Was Cufflinks able to assemble your alignments into something that makes sense?

Reference guided assembly using StringTie

StringTie can also do reference-guided assembly similar to Cufflinks. In their own paper, they claim they can do better assembly than Cufflinks in much shorter time. We have not done any comparison on this ourselves and can not tell if this is the truth. To read the paper go here. To view a short example on their webpage for examples when it does better go here. This functionality works even on our small files.

Try to do a reference-guided assembly. This is done simply by running StringTie without feeding it a GTF file with the -G flag

module load StringTie/1.3.3
stringtie -o /path/to/outputDirectory/sample.gtf sample.sorted.bam

Substitute the appropriate names for the BAM file and the output file. Remember to choose an output file name that reflects what data and programs were used to create it. When StringTie has finished (which should hardly take any time at all), have a look at the output file. You can import it into IGV as a track for visualization.

Was StringTie able to assemble your alignments into something that makes sense?

Merging multiple assemblies into one assembly using Cuffmerge

Cufflinks can merge multiple assemblies into one using a program called cuffmerge. For more information regarding how to run cuffmerge, go here. This step is not mandatory, but if you want you can try it out. If you have not already loaded the cufflinks module, remember to do so.

module load cufflinks/2.2.1
cuffmerge assembly_GTF_list.txt

where assembly_GTF_list.txt is a text file with a list (one per line) of GTF files that you’d like to merge together into a single GTF file.

Cufflinks is a well-known software package for estimating gene and isoform abundances in BAM or SAM files based on an annotation file in GTF format. However, we run into problems here because of the small file size. Cufflinks needs a certain amount of data to be able to do its estimations so it will not work very well on our small alignment files. Therefore we have run it on the full alignment files on each sample and provided the merged results at /proj/b2013006/webexport/downloads/courses/RNAseqWorkshop/isoform/otherData/isoform_fpkm_table.txt (isoform FPKM) and /proj/b2013006/webexport/downloads/courses/RNAseqWorkshop/isoform/otherData/RNAseqfpkm_table.txt. If you are interested, you can check in the isoform FPKM file how much each isoform is deemed to have been expressed by Cufflinks, but we will not go into that today. (These results will be revisited tomorrow, in the differential expression lab exercise.)

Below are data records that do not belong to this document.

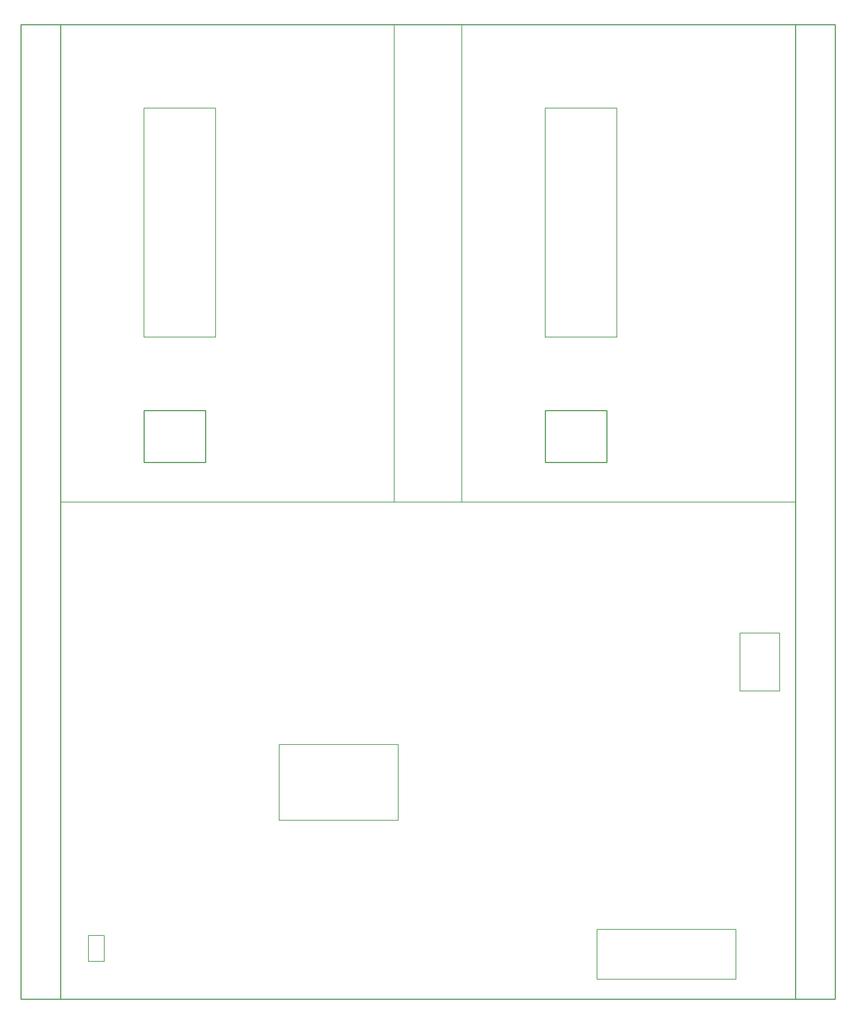
<source format=gm1>
G04 Layer_Color=39372*
%FSLAX44Y44*%
%MOMM*%
G71*
G01*
G75*
%ADD11C,0.2500*%
%ADD17C,0.2000*%
D11*
X-100000Y0D02*
X1950000D01*
Y2450000D01*
X-100000D01*
Y0D01*
X0D02*
Y2450000D01*
X1850000D01*
Y0D01*
X0D01*
X1375000Y1350000D02*
X1220000D01*
Y1480000D01*
X1375000D01*
Y1350000D01*
X365000Y1480000D02*
X210000D01*
Y1350000D01*
X365000D01*
Y1480000D01*
D17*
X0Y0D02*
X100000D01*
X1850000D01*
Y1150000D01*
Y1250000D01*
X1750000D01*
X0D01*
Y100000D01*
Y0D01*
X70000Y95000D02*
Y160000D01*
X110000D01*
Y95000D01*
X70000D01*
X550000Y450000D02*
X850000D01*
Y640000D01*
X550000D01*
Y450000D01*
X1350000Y50000D02*
Y150000D01*
Y175000D01*
X1700000D01*
Y50000D01*
X1350000D01*
X1810000Y775000D02*
Y920000D01*
X1710000D01*
Y775000D01*
X1750000D01*
X1810000D01*
X1850000Y1250000D02*
Y2450000D01*
X1010000D01*
Y1250000D01*
X1850000D01*
X1400000Y1665000D02*
Y2240000D01*
X1220000D01*
Y1665000D01*
X1400000D01*
X840000Y1250000D02*
Y2450000D01*
X0D01*
Y1250000D01*
X840000D01*
X390000Y1665000D02*
Y2240000D01*
X210000D01*
Y1665000D01*
X390000D01*
M02*

</source>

For reference, the commands we used were of the form

 # Only for reference, does not need to be executed during the exercise
 cufflinks -p 8 -G /proj/b2013006/webexport/downloads/courses/RNAseqWorkshop/isoform/otherData/Homo_sapiens.GRCh38.77.fixed.gtf \
   -o cufflinks_out_137_1 accepted_hits_137_1.bam

The -G option points to an annotation file in GTF format for which to calculate FPKM values. The input here is a BAM file (i.e. a binary version of a SAM file) containing RNA-seq read alignments to human genome assembly GRCh38.

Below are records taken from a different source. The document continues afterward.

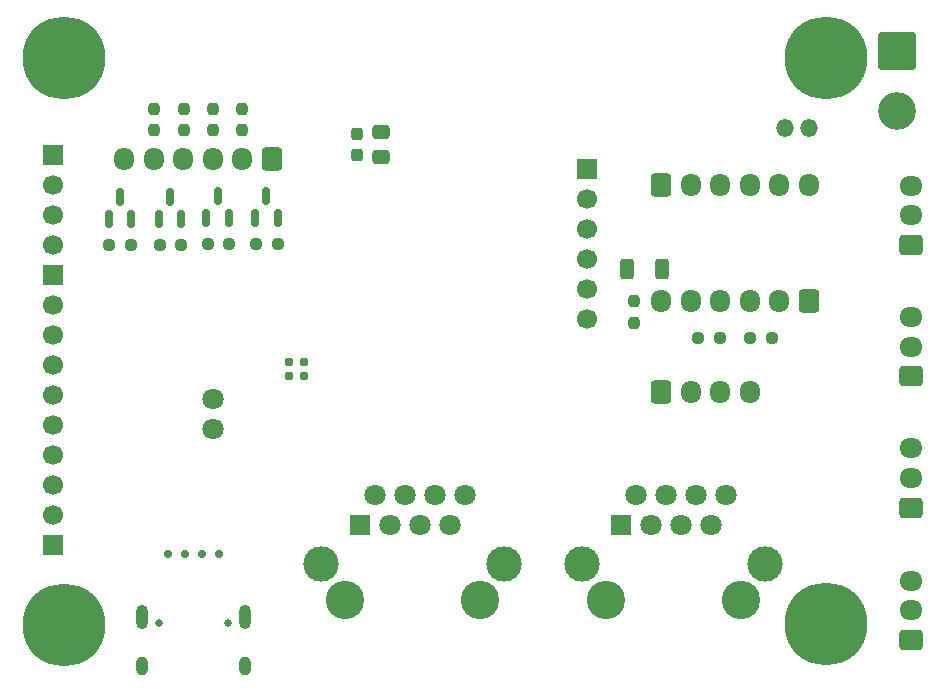
<source format=gbr>
%TF.GenerationSoftware,KiCad,Pcbnew,9.0.5*%
%TF.CreationDate,2026-01-05T22:54:41+05:30*%
%TF.ProjectId,Dietarium,44696574-6172-4697-956d-2e6b69636164,rev?*%
%TF.SameCoordinates,Original*%
%TF.FileFunction,Soldermask,Bot*%
%TF.FilePolarity,Negative*%
%FSLAX46Y46*%
G04 Gerber Fmt 4.6, Leading zero omitted, Abs format (unit mm)*
G04 Created by KiCad (PCBNEW 9.0.5) date 2026-01-05 22:54:41*
%MOMM*%
%LPD*%
G01*
G04 APERTURE LIST*
G04 Aperture macros list*
%AMRoundRect*
0 Rectangle with rounded corners*
0 $1 Rounding radius*
0 $2 $3 $4 $5 $6 $7 $8 $9 X,Y pos of 4 corners*
0 Add a 4 corners polygon primitive as box body*
4,1,4,$2,$3,$4,$5,$6,$7,$8,$9,$2,$3,0*
0 Add four circle primitives for the rounded corners*
1,1,$1+$1,$2,$3*
1,1,$1+$1,$4,$5*
1,1,$1+$1,$6,$7*
1,1,$1+$1,$8,$9*
0 Add four rect primitives between the rounded corners*
20,1,$1+$1,$2,$3,$4,$5,0*
20,1,$1+$1,$4,$5,$6,$7,0*
20,1,$1+$1,$6,$7,$8,$9,0*
20,1,$1+$1,$8,$9,$2,$3,0*%
G04 Aperture macros list end*
%ADD10RoundRect,0.250000X0.600000X0.725000X-0.600000X0.725000X-0.600000X-0.725000X0.600000X-0.725000X0*%
%ADD11O,1.700000X1.950000*%
%ADD12RoundRect,0.250000X0.725000X-0.600000X0.725000X0.600000X-0.725000X0.600000X-0.725000X-0.600000X0*%
%ADD13O,1.950000X1.700000*%
%ADD14C,3.900000*%
%ADD15C,7.000000*%
%ADD16C,1.800000*%
%ADD17C,0.650000*%
%ADD18O,1.000000X2.100000*%
%ADD19O,1.000000X1.600000*%
%ADD20C,3.250000*%
%ADD21R,1.800000X1.800000*%
%ADD22C,3.000000*%
%ADD23RoundRect,0.250000X-0.600000X-0.725000X0.600000X-0.725000X0.600000X0.725000X-0.600000X0.725000X0*%
%ADD24R,1.700000X1.700000*%
%ADD25C,1.700000*%
%ADD26RoundRect,0.266667X1.333333X-1.333333X1.333333X1.333333X-1.333333X1.333333X-1.333333X-1.333333X0*%
%ADD27O,3.200000X3.200000*%
%ADD28O,1.500000X1.500000*%
%ADD29RoundRect,0.237500X-0.237500X0.250000X-0.237500X-0.250000X0.237500X-0.250000X0.237500X0.250000X0*%
%ADD30RoundRect,0.250000X-0.475000X0.337500X-0.475000X-0.337500X0.475000X-0.337500X0.475000X0.337500X0*%
%ADD31RoundRect,0.150000X0.150000X-0.587500X0.150000X0.587500X-0.150000X0.587500X-0.150000X-0.587500X0*%
%ADD32RoundRect,0.150000X-0.150000X-0.200000X0.150000X-0.200000X0.150000X0.200000X-0.150000X0.200000X0*%
%ADD33RoundRect,0.237500X-0.237500X0.300000X-0.237500X-0.300000X0.237500X-0.300000X0.237500X0.300000X0*%
%ADD34RoundRect,0.237500X0.250000X0.237500X-0.250000X0.237500X-0.250000X-0.237500X0.250000X-0.237500X0*%
%ADD35RoundRect,0.150000X0.150000X0.200000X-0.150000X0.200000X-0.150000X-0.200000X0.150000X-0.200000X0*%
%ADD36RoundRect,0.237500X0.237500X-0.250000X0.237500X0.250000X-0.237500X0.250000X-0.237500X-0.250000X0*%
%ADD37RoundRect,0.160000X-0.160000X0.197500X-0.160000X-0.197500X0.160000X-0.197500X0.160000X0.197500X0*%
%ADD38RoundRect,0.160000X0.160000X-0.197500X0.160000X0.197500X-0.160000X0.197500X-0.160000X-0.197500X0*%
%ADD39RoundRect,0.237500X-0.250000X-0.237500X0.250000X-0.237500X0.250000X0.237500X-0.250000X0.237500X0*%
%ADD40RoundRect,0.250000X0.312500X0.625000X-0.312500X0.625000X-0.312500X-0.625000X0.312500X-0.625000X0*%
G04 APERTURE END LIST*
D10*
%TO.C,J5*%
X72597051Y-63545343D03*
D11*
X70097051Y-63545343D03*
X67597051Y-63545343D03*
X65097051Y-63545343D03*
X62597051Y-63545343D03*
X60097051Y-63545343D03*
%TD*%
D12*
%TO.C,J7*%
X126745255Y-104293247D03*
D13*
X126745255Y-101793247D03*
X126745255Y-99293247D03*
%TD*%
D14*
%TO.C,H4*%
X119516498Y-55014173D03*
D15*
X119516498Y-55014173D03*
%TD*%
D16*
%TO.C,JP2*%
X67647243Y-86455973D03*
X67647243Y-83915973D03*
%TD*%
D14*
%TO.C,H1*%
X55014297Y-103024875D03*
D15*
X55014297Y-103024875D03*
%TD*%
D12*
%TO.C,J10*%
X126738330Y-70842464D03*
D13*
X126738330Y-68342464D03*
X126738330Y-65842464D03*
%TD*%
D17*
%TO.C,J1*%
X63074425Y-102864589D03*
X68854425Y-102864589D03*
D18*
X61644425Y-102334589D03*
D19*
X61644425Y-106514589D03*
D18*
X70284425Y-102334589D03*
D19*
X70284425Y-106514589D03*
%TD*%
D20*
%TO.C,J13*%
X100867550Y-100904837D03*
X112297550Y-100904837D03*
D21*
X102137550Y-94554837D03*
D16*
X103407550Y-92014837D03*
X104677550Y-94554837D03*
X105947550Y-92014837D03*
X107217550Y-94554837D03*
X108487550Y-92014837D03*
X109757550Y-94554837D03*
X111027550Y-92014837D03*
D22*
X98837550Y-97854837D03*
X114327550Y-97854837D03*
%TD*%
D23*
%TO.C,J2*%
X105578338Y-83289838D03*
D11*
X108078338Y-83289838D03*
X110578338Y-83289838D03*
X113078338Y-83289838D03*
%TD*%
D14*
%TO.C,H3*%
X119500770Y-102991232D03*
D15*
X119500770Y-102991232D03*
%TD*%
D12*
%TO.C,J9*%
X126746547Y-81981121D03*
D13*
X126746547Y-79481121D03*
X126746547Y-76981121D03*
%TD*%
D20*
%TO.C,J14*%
X78812138Y-100903198D03*
X90242138Y-100903198D03*
D21*
X80082138Y-94553198D03*
D16*
X81352138Y-92013198D03*
X82622138Y-94553198D03*
X83892138Y-92013198D03*
X85162138Y-94553198D03*
X86432138Y-92013198D03*
X87702138Y-94553198D03*
X88972138Y-92013198D03*
D22*
X76782138Y-97853198D03*
X92272138Y-97853198D03*
%TD*%
D24*
%TO.C,J12*%
X54086454Y-63259590D03*
D25*
X54086454Y-65799590D03*
X54086454Y-68339590D03*
X54086454Y-70879590D03*
D24*
X54086454Y-73419590D03*
D25*
X54086454Y-75959590D03*
X54086454Y-78499590D03*
X54086454Y-81039590D03*
X54086454Y-83579590D03*
X54086454Y-86119590D03*
X54086454Y-88659590D03*
X54086454Y-91199590D03*
X54086454Y-93739590D03*
D24*
X54086454Y-96279590D03*
%TD*%
D23*
%TO.C,J4*%
X105550000Y-65800000D03*
D11*
X108050000Y-65800000D03*
X110550000Y-65800000D03*
X113050000Y-65800000D03*
X115550000Y-65800000D03*
X118050000Y-65800000D03*
%TD*%
D10*
%TO.C,J6*%
X118072004Y-75596282D03*
D11*
X115572004Y-75596282D03*
X113072004Y-75596282D03*
X110572004Y-75596282D03*
X108072004Y-75596282D03*
X105572004Y-75596282D03*
%TD*%
D14*
%TO.C,H2*%
X54988635Y-54993799D03*
D15*
X54988635Y-54993799D03*
%TD*%
D26*
%TO.C,J11*%
X125498550Y-54425455D03*
D27*
X125498550Y-59505455D03*
%TD*%
D24*
%TO.C,J3*%
X99280373Y-64401618D03*
D25*
X99280373Y-66941618D03*
X99280373Y-69481618D03*
X99280373Y-72021618D03*
X99280373Y-74561618D03*
X99280373Y-77101618D03*
%TD*%
D12*
%TO.C,J8*%
X126732392Y-93091320D03*
D13*
X126732392Y-90591320D03*
X126732392Y-88091320D03*
%TD*%
D28*
%TO.C,JP1*%
X116035408Y-60981673D03*
X118035408Y-60981673D03*
%TD*%
D29*
%TO.C,R13*%
X70113181Y-59328120D03*
X70113181Y-61153120D03*
%TD*%
D30*
%TO.C,C8*%
X81848922Y-61307092D03*
X81848922Y-63382092D03*
%TD*%
D31*
%TO.C,Q2*%
X68965031Y-68605233D03*
X67065031Y-68605233D03*
X68015031Y-66730233D03*
%TD*%
D32*
%TO.C,D4*%
X68123282Y-96995370D03*
X66723282Y-96995370D03*
%TD*%
D29*
%TO.C,R15*%
X67619611Y-59329451D03*
X67619611Y-61154451D03*
%TD*%
D33*
%TO.C,C7*%
X79801535Y-61486148D03*
X79801535Y-63211148D03*
%TD*%
D31*
%TO.C,Q3*%
X64916366Y-68653391D03*
X63016366Y-68653391D03*
X63966366Y-66778391D03*
%TD*%
%TO.C,Q4*%
X60670000Y-68677065D03*
X58770000Y-68677065D03*
X59720000Y-66802065D03*
%TD*%
D34*
%TO.C,R12*%
X73100723Y-70822296D03*
X71275723Y-70822296D03*
%TD*%
D29*
%TO.C,R17*%
X65122433Y-59307904D03*
X65122433Y-61132904D03*
%TD*%
D35*
%TO.C,D3*%
X63846447Y-96995370D03*
X65246447Y-96995370D03*
%TD*%
D36*
%TO.C,R5*%
X103250000Y-77462500D03*
X103250000Y-75637500D03*
%TD*%
D37*
%TO.C,R3*%
X75345395Y-80749775D03*
X75345395Y-81944775D03*
%TD*%
D29*
%TO.C,R19*%
X62588558Y-59329451D03*
X62588558Y-61154451D03*
%TD*%
D34*
%TO.C,R16*%
X64922032Y-70845405D03*
X63097032Y-70845405D03*
%TD*%
D38*
%TO.C,R4*%
X74047458Y-81943420D03*
X74047458Y-80748420D03*
%TD*%
D39*
%TO.C,R11*%
X108687500Y-78700000D03*
X110512500Y-78700000D03*
%TD*%
D40*
%TO.C,R6*%
X105596071Y-72897718D03*
X102671071Y-72897718D03*
%TD*%
D34*
%TO.C,R18*%
X60667564Y-70843916D03*
X58842564Y-70843916D03*
%TD*%
%TO.C,R14*%
X68987098Y-70822296D03*
X67162098Y-70822296D03*
%TD*%
D31*
%TO.C,Q1*%
X73080941Y-68562245D03*
X71180941Y-68562245D03*
X72130941Y-66687245D03*
%TD*%
D34*
%TO.C,R10*%
X114912500Y-78700000D03*
X113087500Y-78700000D03*
%TD*%
M02*

</source>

If you were to use your own created GTF file as reference, just replace Homo_sapiens.GRCh38.77.fixed.gtf with merged.gtf and run the program:

 # Only for reference, does not need to be executed during the exercise
 cufflinks -p 8 -G /path/to/your/merged/assembly/merged.gtf -o cufflinks_out sample.bam

Other options for doing abundance estimation are RSEM or the flexible RPKMforgenes.py script.